Collected data →
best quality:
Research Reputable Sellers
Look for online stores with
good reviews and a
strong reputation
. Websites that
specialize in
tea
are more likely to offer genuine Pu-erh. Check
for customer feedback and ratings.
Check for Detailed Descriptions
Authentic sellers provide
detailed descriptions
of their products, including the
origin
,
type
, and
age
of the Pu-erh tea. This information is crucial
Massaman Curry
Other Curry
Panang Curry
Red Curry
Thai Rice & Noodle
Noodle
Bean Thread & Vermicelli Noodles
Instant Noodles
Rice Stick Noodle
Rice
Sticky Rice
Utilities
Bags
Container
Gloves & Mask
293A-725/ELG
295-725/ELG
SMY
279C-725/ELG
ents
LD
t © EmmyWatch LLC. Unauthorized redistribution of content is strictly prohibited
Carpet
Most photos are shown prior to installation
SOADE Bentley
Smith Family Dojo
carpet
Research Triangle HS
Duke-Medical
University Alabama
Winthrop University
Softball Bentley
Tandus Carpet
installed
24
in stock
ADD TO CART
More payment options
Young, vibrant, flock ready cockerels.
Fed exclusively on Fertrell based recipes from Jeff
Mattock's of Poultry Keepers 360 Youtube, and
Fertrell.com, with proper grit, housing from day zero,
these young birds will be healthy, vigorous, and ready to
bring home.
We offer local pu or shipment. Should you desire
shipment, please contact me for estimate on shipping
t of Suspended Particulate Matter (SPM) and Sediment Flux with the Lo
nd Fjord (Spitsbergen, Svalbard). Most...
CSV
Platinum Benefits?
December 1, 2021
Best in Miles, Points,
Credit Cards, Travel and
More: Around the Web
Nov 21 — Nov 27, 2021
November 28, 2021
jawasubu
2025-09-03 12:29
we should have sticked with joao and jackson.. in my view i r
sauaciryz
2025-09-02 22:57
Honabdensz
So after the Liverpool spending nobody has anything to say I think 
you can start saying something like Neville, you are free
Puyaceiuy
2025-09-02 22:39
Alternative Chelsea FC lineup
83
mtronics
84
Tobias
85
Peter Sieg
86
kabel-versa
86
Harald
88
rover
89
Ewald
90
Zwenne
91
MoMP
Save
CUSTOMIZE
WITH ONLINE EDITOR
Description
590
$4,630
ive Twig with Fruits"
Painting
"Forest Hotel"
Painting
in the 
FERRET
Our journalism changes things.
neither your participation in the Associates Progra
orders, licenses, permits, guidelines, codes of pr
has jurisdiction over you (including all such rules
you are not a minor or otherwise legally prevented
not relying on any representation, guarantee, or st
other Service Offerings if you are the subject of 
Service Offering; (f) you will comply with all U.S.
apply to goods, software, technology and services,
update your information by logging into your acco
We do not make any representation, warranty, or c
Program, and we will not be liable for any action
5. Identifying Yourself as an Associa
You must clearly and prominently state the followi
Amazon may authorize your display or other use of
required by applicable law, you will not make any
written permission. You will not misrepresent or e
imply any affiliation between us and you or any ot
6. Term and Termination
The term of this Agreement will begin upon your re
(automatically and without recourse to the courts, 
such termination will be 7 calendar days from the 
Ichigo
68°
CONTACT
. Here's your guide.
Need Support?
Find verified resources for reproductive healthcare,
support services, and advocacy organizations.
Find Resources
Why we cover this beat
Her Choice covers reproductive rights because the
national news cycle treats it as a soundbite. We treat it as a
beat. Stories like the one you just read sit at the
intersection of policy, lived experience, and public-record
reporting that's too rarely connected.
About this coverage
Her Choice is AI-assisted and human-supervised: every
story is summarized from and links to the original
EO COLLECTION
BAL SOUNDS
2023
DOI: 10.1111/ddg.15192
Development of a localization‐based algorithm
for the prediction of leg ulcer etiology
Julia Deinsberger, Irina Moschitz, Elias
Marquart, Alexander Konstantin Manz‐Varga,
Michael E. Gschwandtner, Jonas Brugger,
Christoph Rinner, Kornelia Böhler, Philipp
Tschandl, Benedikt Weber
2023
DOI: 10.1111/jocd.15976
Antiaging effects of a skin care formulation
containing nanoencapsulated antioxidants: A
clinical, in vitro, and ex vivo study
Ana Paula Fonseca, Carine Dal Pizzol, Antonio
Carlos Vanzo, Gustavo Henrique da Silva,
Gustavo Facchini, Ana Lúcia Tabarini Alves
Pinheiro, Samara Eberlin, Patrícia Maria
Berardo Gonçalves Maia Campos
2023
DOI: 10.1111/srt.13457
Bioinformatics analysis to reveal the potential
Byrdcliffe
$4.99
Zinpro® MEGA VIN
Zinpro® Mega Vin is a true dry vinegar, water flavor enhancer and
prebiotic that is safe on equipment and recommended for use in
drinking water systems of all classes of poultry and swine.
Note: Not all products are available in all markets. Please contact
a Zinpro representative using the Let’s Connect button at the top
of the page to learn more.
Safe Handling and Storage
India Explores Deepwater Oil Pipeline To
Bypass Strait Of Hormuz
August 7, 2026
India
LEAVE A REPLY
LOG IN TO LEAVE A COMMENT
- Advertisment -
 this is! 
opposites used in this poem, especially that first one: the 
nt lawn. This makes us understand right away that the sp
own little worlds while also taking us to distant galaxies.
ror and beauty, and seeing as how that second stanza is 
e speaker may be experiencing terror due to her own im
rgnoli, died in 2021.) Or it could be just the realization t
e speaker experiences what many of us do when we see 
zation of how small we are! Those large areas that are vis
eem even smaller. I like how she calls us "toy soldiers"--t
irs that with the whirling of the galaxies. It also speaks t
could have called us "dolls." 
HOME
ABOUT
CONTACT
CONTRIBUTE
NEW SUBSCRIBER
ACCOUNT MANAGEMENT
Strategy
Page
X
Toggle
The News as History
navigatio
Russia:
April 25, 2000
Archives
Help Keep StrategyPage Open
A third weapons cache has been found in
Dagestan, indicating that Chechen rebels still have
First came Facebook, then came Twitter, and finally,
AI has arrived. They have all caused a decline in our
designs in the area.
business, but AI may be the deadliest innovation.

EXERCISE OBJECTIVE → Can you copy the entries word for word, starting at their very first line and ending with the line that contains "shipment, please contact", with both of those lines included?

YOUR RESPONSE →
best quality:
Research Reputable Sellers
Look for online stores with
good reviews and a
strong reputation
. Websites that
specialize in
tea
are more likely to offer genuine Pu-erh. Check
for customer feedback and ratings.
Check for Detailed Descriptions
Authentic sellers provide
detailed descriptions
of their products, including the
origin
,
type
, and
age
of the Pu-erh tea. This information is crucial
Massaman Curry
Other Curry
Panang Curry
Red Curry
Thai Rice & Noodle
Noodle
Bean Thread & Vermicelli Noodles
Instant Noodles
Rice Stick Noodle
Rice
Sticky Rice
Utilities
Bags
Container
Gloves & Mask
293A-725/ELG
295-725/ELG
SMY
279C-725/ELG
ents
LD
t © EmmyWatch LLC. Unauthorized redistribution of content is strictly prohibited
Carpet
Most photos are shown prior to installation
SOADE Bentley
Smith Family Dojo
carpet
Research Triangle HS
Duke-Medical
University Alabama
Winthrop University
Softball Bentley
Tandus Carpet
installed
24
in stock
ADD TO CART
More payment options
Young, vibrant, flock ready cockerels.
Fed exclusively on Fertrell based recipes from Jeff
Mattock's of Poultry Keepers 360 Youtube, and
Fertrell.com, with proper grit, housing from day zero,
these young birds will be healthy, vigorous, and ready to
bring home.
We offer local pu or shipment. Should you desire
shipment, please contact me for estimate on shipping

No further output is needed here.